● What you will do
Check each line of the entries for "Office" and report the ones that have it.

[Supplied information — start]

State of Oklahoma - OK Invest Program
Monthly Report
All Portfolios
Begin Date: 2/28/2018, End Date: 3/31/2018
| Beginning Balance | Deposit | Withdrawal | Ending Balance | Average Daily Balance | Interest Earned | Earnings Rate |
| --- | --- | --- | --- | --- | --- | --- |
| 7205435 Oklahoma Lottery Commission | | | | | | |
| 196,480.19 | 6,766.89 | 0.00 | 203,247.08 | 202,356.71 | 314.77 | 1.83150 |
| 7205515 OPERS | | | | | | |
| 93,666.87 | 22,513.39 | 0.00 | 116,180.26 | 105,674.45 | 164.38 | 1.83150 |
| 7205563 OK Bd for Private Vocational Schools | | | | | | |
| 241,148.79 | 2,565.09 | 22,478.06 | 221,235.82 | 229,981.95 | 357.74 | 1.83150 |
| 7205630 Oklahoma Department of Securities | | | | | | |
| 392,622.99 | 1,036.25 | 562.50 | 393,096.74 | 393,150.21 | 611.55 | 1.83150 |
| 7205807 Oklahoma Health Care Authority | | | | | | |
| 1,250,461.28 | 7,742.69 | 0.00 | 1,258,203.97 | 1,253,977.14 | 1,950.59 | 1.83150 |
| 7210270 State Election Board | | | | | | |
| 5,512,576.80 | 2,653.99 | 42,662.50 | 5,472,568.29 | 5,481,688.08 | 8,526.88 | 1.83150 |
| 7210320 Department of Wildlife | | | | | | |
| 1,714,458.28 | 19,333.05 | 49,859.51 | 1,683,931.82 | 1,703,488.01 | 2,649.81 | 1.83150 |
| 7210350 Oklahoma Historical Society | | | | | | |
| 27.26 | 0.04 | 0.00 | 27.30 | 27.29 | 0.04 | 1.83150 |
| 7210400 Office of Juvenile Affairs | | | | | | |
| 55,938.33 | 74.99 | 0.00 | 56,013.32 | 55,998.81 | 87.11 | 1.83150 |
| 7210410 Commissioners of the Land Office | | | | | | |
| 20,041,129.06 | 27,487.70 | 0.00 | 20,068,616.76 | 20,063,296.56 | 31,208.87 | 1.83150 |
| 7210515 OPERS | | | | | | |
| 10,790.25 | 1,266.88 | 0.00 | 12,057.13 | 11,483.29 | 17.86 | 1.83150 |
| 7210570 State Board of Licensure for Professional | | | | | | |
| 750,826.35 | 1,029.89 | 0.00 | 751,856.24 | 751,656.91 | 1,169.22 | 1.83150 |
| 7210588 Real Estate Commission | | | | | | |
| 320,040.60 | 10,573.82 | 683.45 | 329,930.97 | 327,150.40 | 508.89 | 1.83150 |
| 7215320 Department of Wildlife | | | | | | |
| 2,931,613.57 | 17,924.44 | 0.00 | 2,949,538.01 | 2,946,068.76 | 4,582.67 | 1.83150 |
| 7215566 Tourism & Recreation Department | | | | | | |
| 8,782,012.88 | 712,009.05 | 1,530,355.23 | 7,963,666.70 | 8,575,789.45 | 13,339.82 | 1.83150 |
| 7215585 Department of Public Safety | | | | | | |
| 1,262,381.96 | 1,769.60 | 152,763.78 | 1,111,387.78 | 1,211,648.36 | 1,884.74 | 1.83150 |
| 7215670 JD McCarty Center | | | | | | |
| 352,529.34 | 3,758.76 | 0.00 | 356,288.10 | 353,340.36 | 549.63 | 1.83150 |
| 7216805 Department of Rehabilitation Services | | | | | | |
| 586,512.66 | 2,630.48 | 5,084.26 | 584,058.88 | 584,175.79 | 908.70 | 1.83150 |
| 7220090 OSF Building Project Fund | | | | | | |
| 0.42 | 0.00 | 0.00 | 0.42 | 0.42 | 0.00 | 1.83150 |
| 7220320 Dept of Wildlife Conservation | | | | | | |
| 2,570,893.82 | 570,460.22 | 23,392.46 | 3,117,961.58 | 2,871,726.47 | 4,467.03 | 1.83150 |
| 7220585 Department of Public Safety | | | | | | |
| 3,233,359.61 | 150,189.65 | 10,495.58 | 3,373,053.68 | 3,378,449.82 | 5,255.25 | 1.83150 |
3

[Supplied information — finish]

● Exercise answer
| 7210400 Office of Juvenile Affairs | | | | | | |
| 7210410 Commissioners of the Land Office | | | | | | |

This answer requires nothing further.